Respect and a voice for everyone in the school community: Restorative practices for PPS
Respect and a voice for everyone in the school community: Restorative practices for all Pittsburgh Public Schools - IIRP Graduate School
Pittsburgh Public Schools (PPS) brought the IIRP’s SaferSanerSchools Whole-School Change Program to 22 schools, from 2014 to 2017, thanks to a grant from the U.S. Department of Justice Comprehensive School Safety Initiative. The RAND Corporation has been studying the project — a randomized controlled trial of restorative practices implementation — and will be producing a final report in spring 2018. Meanwhile, PPS has announced it is making a commitment to continuing the use of restorative practices in the 22 schools, as well as expanding their use to all district schools over the next two school years.
“Restorative practices provide a structure that builds community among students and staff and provides a way for students to restore themselves to the community following misconduct,” explains PPS Superintendent Anthony Hamlet.
Christine Cray, PPS Director of Student Services Reforms, adds, “There’s a moral imperative to follow best practice. If you find something that works, you have to do it.”
At the 23rd IIRP World Conference, Learning in the 21st Century: A Restorative Vision, a panel including Cray, RAND Research Programmer Geoffrey Grimm, IIRP Director of Continuing Education Keith Hickman and Pittsburgh Langley K-8 Principal Rodney Necciai, Ed.D., will share preliminary survey findings of the data collected by the IIRP during the two-year implementation.
The intention of the RAND research has been to provide learning around how to improve whole-school implementation.

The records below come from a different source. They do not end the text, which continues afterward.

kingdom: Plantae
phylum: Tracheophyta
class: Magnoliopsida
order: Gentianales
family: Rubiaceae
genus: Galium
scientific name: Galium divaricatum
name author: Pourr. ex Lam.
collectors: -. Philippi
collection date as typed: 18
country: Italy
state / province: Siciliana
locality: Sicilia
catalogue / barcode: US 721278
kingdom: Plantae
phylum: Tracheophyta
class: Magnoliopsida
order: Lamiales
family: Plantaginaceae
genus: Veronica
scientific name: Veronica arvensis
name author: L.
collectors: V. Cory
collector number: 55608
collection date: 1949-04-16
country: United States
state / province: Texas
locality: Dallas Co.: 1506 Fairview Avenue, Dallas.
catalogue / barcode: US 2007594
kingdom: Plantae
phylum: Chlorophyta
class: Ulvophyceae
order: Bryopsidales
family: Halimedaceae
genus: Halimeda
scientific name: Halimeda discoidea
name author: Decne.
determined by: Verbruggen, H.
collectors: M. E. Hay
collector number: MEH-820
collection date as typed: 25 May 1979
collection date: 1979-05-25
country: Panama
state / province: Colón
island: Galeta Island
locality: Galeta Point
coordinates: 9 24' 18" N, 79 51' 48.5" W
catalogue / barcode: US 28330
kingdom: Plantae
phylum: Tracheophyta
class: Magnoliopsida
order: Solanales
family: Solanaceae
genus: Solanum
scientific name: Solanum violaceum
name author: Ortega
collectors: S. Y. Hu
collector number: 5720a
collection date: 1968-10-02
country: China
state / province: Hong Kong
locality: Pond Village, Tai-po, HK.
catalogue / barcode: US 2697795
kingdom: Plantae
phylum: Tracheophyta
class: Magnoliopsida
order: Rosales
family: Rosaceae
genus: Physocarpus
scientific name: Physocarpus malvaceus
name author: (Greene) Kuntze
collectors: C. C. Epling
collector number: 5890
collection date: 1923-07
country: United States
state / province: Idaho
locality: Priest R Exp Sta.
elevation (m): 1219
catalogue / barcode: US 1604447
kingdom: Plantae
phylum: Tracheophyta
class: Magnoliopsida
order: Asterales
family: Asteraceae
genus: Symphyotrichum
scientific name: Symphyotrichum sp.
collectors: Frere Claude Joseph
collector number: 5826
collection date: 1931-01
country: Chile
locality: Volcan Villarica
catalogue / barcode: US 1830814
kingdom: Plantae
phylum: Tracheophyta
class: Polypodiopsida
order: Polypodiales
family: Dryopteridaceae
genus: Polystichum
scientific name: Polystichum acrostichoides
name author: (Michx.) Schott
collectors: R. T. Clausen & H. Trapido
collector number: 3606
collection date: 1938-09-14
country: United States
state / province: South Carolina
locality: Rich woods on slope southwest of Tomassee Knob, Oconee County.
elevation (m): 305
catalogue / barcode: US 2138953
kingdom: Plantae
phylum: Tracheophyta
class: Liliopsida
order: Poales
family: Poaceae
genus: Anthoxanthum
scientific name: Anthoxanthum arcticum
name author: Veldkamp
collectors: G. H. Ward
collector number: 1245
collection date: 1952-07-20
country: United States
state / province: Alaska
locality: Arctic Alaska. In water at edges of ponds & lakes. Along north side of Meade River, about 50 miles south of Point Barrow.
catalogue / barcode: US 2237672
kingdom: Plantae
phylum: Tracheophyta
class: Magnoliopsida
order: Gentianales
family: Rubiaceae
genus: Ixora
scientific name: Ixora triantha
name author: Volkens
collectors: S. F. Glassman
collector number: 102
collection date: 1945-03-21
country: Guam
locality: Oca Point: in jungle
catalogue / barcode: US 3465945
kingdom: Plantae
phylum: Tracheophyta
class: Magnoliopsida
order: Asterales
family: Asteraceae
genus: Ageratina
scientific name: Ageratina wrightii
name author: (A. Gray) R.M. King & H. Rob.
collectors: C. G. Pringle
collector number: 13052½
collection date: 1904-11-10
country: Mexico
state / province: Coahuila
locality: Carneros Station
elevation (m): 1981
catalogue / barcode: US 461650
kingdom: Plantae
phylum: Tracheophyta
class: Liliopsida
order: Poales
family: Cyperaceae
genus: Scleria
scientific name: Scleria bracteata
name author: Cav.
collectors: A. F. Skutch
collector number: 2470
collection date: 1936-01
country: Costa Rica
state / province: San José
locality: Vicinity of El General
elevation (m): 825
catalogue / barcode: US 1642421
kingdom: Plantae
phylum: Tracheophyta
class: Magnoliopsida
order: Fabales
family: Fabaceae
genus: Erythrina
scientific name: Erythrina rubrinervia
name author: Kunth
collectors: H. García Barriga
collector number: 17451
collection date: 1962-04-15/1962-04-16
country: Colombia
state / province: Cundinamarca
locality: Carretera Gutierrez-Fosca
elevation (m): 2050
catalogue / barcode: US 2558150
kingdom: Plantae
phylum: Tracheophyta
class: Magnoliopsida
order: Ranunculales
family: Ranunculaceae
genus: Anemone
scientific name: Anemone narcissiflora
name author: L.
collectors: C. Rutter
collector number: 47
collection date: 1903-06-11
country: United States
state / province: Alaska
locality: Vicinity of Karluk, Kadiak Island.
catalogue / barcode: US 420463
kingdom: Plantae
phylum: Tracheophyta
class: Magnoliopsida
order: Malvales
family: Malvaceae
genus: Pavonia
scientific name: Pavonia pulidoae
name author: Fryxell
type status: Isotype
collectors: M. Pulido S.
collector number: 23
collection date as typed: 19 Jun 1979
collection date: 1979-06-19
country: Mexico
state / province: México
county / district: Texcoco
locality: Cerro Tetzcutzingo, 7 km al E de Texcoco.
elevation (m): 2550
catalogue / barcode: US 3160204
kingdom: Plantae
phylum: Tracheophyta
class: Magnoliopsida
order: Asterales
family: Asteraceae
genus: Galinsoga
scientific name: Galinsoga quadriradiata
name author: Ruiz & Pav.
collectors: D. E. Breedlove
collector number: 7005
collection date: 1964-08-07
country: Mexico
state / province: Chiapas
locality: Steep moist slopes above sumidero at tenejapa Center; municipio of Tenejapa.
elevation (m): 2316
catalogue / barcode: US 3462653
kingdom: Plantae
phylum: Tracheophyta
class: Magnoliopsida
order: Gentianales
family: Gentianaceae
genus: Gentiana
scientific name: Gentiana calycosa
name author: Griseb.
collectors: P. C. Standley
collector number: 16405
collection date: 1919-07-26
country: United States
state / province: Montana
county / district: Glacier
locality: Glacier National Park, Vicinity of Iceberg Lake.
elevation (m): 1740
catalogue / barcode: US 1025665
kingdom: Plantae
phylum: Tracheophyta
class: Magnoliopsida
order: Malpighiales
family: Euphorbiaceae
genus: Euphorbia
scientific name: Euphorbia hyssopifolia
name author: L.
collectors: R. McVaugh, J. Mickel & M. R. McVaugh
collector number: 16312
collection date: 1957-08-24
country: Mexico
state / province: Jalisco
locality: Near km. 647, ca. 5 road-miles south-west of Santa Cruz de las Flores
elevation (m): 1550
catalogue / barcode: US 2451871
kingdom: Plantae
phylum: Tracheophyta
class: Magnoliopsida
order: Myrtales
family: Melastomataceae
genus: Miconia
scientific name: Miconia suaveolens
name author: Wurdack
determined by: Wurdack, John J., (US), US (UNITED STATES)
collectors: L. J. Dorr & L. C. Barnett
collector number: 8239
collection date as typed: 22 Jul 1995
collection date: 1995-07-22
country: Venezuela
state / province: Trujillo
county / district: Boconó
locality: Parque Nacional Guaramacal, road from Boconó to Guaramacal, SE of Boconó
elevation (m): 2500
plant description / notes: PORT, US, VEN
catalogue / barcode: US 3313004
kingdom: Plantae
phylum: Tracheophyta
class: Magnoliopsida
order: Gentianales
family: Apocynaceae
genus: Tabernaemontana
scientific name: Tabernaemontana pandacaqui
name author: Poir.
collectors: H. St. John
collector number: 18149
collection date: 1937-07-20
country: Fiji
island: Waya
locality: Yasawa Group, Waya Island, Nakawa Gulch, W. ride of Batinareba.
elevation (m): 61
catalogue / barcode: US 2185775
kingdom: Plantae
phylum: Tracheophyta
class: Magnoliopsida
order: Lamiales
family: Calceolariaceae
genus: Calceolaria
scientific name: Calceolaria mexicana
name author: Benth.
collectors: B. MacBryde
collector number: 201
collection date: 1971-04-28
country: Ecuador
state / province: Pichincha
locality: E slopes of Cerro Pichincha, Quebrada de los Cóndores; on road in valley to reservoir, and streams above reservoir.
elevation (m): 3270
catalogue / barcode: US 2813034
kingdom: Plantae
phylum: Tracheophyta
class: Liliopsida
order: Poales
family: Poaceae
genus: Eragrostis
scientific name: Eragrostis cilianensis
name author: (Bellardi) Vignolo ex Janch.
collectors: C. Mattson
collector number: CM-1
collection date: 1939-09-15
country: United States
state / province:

One element that separates the IIRP’s SaferSanerSchools Whole-School Change Program from other restorative practices training models is the emphasis on creating professional learning groups (PLGs) among school staff and administration to foster adult learning and peer support within each building. During the panel, the speakers will restrict their discussion to the implications of the school survey data, not to the broader observations and data collected by RAND for its final report.
“Our reading of the school surveys we conducted shows that the PLGs helped to build staff community and understanding around restorative practices,” says IIRP Director of Continuing Education Keith Hickman. “More than 40 percent of staff reported engaging in proactive circles, impromptu conferences, affective statements and restorative questions with students as part of their normal routine. This is encouraging, as I believe that over time more staff will see restorative practices as central to the climate and culture of their schools.”
Cray adds she is hopeful that RAND's study will demonstrate restorative practices’ potential for eroding discipline disparities that exist between diverse student populations, and for providing academic benefits and increased attendance for students and teachers. “Students, parents and teachers are happier and healthier when they have a place and space for their voices to be heard,” she says.